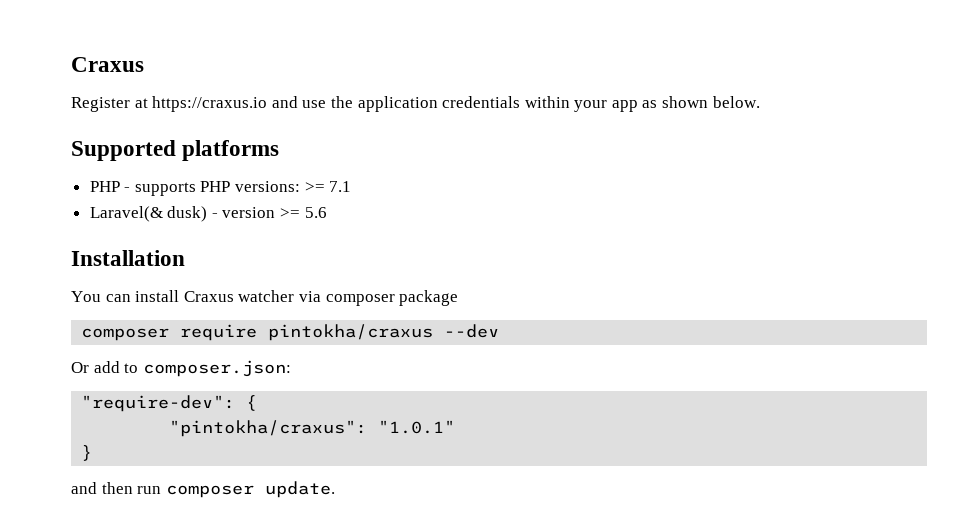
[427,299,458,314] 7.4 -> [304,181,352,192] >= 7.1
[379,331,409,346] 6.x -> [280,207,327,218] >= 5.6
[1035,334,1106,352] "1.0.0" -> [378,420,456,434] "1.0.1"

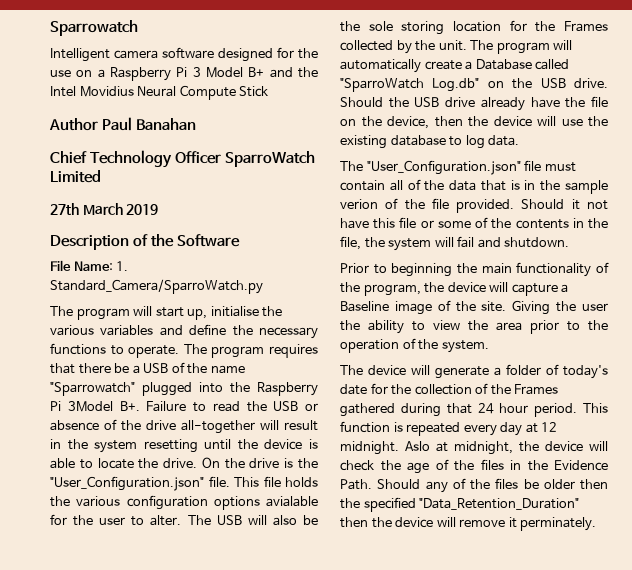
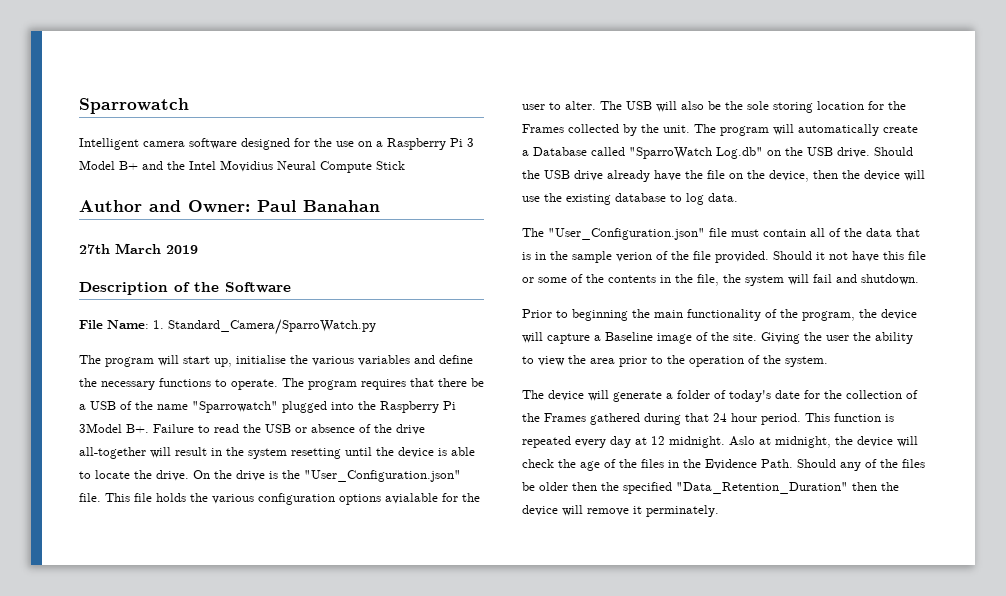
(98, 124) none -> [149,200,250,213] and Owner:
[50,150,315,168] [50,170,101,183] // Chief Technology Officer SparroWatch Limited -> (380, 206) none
◆ ◆ ◆ ◆ ◆ ◆ ◆
## EXERCISE PROMPT
Starting with the line that holds "[379,331,409,346] 6.x ->", retype each line through the last one in the listing above, exactly as written. Do not copy any pictures.

## ANSWER SECTION
[379,331,409,346] 6.x -> [280,207,327,218] >= 5.6
[1035,334,1106,352] "1.0.0" -> [378,420,456,434] "1.0.1"

(98, 124) none -> [149,200,250,213] and Owner:
[50,150,315,168] [50,170,101,183] // Chief Technology Officer SparroWatch Limited -> (380, 206) none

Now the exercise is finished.